▸ PROVIDED TEXT
****************************************

First, integration. IBM has believed from the very beginning that the Net was going to be about the transformation of every important transaction and relationship. Not just one -- not just e-commerce -- otherwise, we wouldn't have invested $1 billion building this category we call e-business.
Now, what transactions and what relationships are important to businesses and institutions? There are many.
Interactions on the front end, yes, with customers, but also with people who want to invest with you and people who want to work for you.
Interactions at the back end: across the supply chain, transactions that connect an enterprise to markets and to industries.
There are vital internal transactions: order processing, fulfillment, logistics, manufacturing and employee processes.
And finally, all those relationships companies want to have with their products: appliances, industrial machinery, consumer electronics -- so the company can provide after-sale service and also understand how these products are performing in the marketplace and then make them better.
Now, five years ago we asserted that every one of these processes and relationships would be transformed by the Net. But if you think about it, we've actually only seen transformation of one business process so far: business-to-consumer commerce. That's okay, because if nothing else, it ignited everyone's interest.
But now a lot of companies have discovered that taking orders over a Web site is only a very tiny piece of what's needed to complete a successful sale. e-commerce triggers a chain reaction throughout the rest of the enterprise: across pricing systems, inventory, logistics, credit, and distribution and on out to the supply chain.
So now the e-business leaders understand that the e-business transformation must sweep across all of these core business processes. This is driving huge investments today in applications for supply chain management, e-procurement, customer relationship management, knowledge management.
And while all of these processes are being transformed, something else is going on. They're being connected. They're being fused together. They're being integrated within the enterprise. This is a very important, difficult and significant issue for CEOs. The fundamental organization and governance models of corporations is being challenged.
Historically, in many institutions, every one of these business processes was a standalone operation. But to get the real benefits of e-business -- the speed, the cycle time, the customer responsiveness -- these internal processes and applications must be integrated. Without that integration, the lifeblood of e-business -- customer data, pricing information, inventory levels, supply management -- cannot flow throughout the business.
The integrating technology, by the way, is the easy part. The middleware software to do that is available today. The hard part is for the business leaders to make the commitment to reconceptualize their management systems and organization models. And I can assure you that is hard, hard work.
So in this next phase of e-business, the goal now for CEOs and other business leaders is to go beyond e-commerce. The goal is to build a fully integrated enterprise -- a fully realized e-business, the integrated e-business. Let me give you an example: Whirlpool.
The core processes: They have consolidated 45 different fulfillment and financial systems and then e-enabled their workforce.
On the back end, a supply chain portal to connect trading partners, sellers, distributors and back office operations. On the front end, the same portal is available to individual consumers that use it to order small appliances and accessories.

****************************************

▸ TASKS AND EXERCISES
(a) Answer these questions about the e-business passage above:
(i) How much did IBM invest in building the category it calls e-business?
(ii) Which single business process does the passage say has been transformed so far?
(iii) How many fulfillment and financial systems did Whirlpool consolidate?
(b) Transcribe the e-business passage above word for word, between "The integrating technology, by" and "hard, hard work.", inclusive.

****************************************

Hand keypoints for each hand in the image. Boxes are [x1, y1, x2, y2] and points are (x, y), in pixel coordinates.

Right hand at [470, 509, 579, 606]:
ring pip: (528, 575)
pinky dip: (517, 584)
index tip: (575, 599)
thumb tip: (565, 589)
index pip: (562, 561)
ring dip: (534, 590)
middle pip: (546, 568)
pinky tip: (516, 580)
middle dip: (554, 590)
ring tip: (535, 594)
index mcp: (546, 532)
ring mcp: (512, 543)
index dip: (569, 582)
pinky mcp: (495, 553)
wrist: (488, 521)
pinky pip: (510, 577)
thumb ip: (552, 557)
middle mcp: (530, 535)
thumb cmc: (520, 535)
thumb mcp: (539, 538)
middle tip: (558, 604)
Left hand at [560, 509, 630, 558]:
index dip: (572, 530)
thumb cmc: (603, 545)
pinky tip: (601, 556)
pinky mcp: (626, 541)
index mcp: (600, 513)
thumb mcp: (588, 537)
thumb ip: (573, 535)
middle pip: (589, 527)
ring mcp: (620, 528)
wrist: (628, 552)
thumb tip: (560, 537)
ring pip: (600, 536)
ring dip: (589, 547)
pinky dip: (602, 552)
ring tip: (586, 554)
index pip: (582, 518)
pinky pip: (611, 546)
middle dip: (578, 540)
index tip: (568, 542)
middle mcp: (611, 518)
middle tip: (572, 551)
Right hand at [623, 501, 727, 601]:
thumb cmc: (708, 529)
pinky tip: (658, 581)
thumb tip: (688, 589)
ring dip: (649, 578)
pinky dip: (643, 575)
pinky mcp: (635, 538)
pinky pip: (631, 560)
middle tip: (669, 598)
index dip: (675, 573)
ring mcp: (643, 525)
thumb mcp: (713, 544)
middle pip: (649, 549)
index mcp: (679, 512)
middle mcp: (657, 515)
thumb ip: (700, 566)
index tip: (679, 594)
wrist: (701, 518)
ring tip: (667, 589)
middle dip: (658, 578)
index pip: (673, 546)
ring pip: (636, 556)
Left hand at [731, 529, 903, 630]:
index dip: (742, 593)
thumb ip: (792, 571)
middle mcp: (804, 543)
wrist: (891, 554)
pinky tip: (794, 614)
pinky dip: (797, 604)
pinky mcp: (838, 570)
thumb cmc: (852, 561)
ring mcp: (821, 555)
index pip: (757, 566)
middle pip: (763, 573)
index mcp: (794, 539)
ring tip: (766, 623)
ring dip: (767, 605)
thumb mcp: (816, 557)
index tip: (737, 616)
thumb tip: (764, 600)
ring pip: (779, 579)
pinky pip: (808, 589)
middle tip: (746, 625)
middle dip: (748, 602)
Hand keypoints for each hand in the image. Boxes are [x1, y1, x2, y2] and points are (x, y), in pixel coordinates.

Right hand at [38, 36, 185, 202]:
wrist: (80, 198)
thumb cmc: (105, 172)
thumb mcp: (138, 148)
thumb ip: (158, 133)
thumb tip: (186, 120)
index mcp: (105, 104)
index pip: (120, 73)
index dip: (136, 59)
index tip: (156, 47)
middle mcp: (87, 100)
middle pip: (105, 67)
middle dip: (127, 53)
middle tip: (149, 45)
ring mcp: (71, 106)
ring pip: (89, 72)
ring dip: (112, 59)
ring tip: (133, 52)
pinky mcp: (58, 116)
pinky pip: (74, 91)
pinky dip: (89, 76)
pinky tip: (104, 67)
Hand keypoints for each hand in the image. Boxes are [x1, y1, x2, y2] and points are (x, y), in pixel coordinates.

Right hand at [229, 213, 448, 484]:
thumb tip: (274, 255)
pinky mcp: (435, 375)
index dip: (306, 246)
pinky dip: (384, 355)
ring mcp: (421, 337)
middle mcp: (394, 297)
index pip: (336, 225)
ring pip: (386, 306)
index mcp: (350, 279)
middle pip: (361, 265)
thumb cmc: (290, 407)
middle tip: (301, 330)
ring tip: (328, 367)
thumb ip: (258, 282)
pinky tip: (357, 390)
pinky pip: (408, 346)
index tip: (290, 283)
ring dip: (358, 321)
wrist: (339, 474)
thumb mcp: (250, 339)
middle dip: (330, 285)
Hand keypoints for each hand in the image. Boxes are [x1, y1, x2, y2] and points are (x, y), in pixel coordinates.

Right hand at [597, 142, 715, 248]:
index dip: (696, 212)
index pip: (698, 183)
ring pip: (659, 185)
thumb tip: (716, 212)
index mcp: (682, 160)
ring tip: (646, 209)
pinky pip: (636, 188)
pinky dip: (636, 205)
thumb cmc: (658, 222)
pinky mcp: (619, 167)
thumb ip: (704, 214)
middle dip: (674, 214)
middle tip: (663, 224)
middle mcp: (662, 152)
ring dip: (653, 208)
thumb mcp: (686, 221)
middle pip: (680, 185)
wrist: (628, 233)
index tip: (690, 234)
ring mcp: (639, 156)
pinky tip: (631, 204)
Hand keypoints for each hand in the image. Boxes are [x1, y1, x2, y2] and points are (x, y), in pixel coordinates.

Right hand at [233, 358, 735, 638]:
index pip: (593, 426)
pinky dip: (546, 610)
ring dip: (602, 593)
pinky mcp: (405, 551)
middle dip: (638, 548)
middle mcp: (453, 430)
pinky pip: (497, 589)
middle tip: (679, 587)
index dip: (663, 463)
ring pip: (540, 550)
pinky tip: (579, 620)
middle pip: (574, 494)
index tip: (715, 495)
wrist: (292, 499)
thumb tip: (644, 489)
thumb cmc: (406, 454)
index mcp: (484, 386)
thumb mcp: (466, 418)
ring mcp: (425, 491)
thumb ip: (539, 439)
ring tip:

****************************************

▸ ANSWERS FOR THE TASKS
(a)
(i) $1 billion
(ii) Business-to-consumer commerce
(iii) 45

(b)
The integrating technology, by the way, is the easy part. The middleware software to do that is available today. The hard part is for the business leaders to make the commitment to reconceptualize their management systems and organization models. And I can assure you that is hard, hard work.